_PASSAGE TO READ_.
= = = = = = =

Previously conventional methods for purifying water and waste water with chemicals such as chlorine compounds and recycling it for re-use are increasingly being replaced by ozone and UV-radiation treatment methods which do not have undesirable side effects on humans or on the environment. For instance, after ozone has accomplished its highly oxidizing effect it is converted into water.
By using a direct current multiplier in accordance with the invention, the relatively high voltage of the gas discharge lamp which is generally required for ignition is assured, while the comparatively low maintaining voltage is produced anyway without requiring special provisions.
With this method, in a gas discharge lamp depending on its gas contents, UV radiation is generated which is capable of emerging from the tube housing, which is of quartz or quartz glass, and upon meeting O2 is capable of generating O3 therefrom. Ozone is an extraordinarily powerful oxidizing agent for water treatment and can be added in any required amount to the water being purified.

= = = = = = =

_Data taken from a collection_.
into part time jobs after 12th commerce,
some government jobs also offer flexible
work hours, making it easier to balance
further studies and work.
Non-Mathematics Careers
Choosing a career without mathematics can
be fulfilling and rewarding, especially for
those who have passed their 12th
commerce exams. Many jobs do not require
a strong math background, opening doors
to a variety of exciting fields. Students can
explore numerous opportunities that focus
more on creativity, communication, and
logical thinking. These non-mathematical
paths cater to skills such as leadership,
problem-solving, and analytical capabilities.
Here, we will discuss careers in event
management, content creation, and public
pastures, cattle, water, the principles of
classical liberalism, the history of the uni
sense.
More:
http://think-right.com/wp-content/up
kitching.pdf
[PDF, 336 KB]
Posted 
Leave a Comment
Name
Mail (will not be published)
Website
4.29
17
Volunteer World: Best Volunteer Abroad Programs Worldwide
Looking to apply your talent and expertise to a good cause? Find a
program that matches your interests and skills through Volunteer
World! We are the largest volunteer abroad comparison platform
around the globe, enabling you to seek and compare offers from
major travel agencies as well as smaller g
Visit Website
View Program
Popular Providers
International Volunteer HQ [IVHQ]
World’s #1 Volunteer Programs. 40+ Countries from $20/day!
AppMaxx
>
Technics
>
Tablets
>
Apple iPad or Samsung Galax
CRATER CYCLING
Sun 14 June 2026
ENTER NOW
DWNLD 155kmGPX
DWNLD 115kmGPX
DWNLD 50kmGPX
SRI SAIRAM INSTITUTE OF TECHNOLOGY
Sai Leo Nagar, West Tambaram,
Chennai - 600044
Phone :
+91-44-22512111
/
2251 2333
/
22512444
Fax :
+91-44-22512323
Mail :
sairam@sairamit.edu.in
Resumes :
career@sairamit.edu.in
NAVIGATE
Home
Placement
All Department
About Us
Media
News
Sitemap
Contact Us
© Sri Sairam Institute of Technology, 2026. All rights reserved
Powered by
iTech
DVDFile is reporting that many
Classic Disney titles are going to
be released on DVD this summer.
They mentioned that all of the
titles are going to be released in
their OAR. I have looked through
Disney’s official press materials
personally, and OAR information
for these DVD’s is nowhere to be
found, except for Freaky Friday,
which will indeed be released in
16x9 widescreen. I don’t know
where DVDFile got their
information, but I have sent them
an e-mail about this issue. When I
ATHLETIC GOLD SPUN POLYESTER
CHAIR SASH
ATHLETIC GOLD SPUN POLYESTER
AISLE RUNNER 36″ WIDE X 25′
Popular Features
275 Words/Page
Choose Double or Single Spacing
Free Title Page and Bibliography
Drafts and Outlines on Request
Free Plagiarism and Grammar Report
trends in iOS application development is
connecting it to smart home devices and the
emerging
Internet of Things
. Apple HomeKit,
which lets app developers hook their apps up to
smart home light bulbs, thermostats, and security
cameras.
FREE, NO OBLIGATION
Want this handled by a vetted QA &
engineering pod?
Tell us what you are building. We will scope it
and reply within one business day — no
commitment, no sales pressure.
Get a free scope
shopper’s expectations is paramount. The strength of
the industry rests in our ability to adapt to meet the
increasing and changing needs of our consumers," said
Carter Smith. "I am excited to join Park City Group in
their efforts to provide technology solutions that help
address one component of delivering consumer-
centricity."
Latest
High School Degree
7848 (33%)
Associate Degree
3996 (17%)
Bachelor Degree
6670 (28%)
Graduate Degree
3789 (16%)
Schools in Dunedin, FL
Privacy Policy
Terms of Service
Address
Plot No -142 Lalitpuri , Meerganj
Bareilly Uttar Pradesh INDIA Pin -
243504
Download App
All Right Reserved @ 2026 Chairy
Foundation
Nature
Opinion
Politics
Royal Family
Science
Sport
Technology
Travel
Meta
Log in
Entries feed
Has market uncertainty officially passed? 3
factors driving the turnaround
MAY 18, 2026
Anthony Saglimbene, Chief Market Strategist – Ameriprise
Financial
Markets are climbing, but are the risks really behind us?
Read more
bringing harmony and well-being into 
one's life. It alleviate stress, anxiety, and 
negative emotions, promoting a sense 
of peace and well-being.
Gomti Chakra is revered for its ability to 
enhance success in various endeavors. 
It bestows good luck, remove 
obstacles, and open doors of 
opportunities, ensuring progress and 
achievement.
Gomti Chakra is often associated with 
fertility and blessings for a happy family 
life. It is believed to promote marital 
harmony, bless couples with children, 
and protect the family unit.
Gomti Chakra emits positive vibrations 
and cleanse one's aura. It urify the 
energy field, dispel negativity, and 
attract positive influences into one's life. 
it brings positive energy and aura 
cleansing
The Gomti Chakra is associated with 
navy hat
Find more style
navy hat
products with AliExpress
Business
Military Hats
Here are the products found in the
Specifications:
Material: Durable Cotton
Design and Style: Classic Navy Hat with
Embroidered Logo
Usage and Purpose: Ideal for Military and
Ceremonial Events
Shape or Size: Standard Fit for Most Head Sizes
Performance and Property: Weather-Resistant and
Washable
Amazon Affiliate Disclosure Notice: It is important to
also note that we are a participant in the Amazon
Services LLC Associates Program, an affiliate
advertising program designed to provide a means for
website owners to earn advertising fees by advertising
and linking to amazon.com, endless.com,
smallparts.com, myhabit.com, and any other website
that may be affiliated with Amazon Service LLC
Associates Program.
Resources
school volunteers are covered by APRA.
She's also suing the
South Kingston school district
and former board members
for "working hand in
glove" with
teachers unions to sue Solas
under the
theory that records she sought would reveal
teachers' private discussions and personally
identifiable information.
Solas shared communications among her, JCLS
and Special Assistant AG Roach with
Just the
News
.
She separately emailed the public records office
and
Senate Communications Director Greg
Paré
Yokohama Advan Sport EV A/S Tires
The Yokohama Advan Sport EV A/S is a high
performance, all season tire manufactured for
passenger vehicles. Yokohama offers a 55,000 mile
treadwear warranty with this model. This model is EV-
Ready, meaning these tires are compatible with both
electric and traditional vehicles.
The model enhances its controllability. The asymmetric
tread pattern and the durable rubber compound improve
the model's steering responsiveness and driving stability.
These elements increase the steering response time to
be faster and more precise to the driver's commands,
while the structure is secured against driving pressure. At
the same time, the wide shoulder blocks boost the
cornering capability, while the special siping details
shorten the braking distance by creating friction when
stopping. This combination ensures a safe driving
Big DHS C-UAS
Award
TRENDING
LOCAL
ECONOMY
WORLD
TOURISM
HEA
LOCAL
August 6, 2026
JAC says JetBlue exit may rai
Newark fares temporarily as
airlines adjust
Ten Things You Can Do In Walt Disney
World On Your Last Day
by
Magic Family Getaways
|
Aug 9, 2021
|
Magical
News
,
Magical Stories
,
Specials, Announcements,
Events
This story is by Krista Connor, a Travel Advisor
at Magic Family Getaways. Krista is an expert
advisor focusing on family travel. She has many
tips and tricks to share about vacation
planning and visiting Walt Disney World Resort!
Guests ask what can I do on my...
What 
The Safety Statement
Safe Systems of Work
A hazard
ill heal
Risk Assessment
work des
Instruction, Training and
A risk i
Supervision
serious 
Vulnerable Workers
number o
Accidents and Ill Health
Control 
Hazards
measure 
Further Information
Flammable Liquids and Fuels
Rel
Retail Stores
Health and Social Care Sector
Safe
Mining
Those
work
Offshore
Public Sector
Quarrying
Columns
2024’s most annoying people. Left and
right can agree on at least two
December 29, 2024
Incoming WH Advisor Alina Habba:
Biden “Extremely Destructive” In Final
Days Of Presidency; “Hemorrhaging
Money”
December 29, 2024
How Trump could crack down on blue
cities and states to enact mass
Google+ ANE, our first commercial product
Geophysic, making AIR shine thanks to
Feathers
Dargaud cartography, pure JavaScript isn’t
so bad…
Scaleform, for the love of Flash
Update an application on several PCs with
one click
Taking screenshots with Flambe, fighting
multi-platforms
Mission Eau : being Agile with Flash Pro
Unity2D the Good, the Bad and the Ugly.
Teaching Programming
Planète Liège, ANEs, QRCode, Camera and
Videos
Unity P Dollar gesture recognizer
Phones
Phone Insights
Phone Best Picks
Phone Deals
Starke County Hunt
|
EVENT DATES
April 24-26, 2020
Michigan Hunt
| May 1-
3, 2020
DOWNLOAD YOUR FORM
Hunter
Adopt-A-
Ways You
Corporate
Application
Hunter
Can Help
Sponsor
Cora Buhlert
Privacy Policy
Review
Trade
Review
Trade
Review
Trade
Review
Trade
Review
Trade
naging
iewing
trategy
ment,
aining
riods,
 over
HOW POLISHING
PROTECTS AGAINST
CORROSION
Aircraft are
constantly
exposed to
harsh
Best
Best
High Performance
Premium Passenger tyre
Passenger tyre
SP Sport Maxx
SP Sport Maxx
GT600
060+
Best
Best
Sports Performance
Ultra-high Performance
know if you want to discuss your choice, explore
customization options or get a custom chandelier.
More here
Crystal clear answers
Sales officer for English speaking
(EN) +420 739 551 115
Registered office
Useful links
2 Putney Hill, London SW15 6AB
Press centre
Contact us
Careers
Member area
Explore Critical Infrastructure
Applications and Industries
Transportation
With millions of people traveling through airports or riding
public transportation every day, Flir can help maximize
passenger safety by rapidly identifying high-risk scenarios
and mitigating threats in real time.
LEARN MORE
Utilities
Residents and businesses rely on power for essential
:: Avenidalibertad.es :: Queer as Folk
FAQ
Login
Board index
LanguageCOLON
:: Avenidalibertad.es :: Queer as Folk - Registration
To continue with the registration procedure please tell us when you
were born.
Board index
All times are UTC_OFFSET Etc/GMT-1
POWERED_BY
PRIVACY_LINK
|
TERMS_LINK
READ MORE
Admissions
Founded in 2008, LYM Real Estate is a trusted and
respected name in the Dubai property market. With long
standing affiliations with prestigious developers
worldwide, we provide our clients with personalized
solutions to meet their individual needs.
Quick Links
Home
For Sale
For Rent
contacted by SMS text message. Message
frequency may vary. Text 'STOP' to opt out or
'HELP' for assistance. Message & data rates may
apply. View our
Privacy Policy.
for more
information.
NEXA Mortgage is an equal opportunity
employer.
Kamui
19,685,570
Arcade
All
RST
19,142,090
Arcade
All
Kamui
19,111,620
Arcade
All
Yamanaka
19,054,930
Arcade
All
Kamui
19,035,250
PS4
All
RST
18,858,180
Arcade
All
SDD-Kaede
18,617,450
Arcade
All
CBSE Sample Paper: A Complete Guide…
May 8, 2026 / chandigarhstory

= = = = = = =

_THINGS TO DO_.
• a. According to the water-treatment passage, what is the tube housing of the gas discharge lamp made of?
• b. Find every row that contains the string "Folk", matching case exactly, and copy each one.
The passage and the rows come from unrelated sources.

_EXERCISE SOLUTIONS_.
• a. Quartz or quartz glass.

• b.
:: Avenidalibertad.es :: Queer as Folk
:: Avenidalibertad.es :: Queer as Folk - Registration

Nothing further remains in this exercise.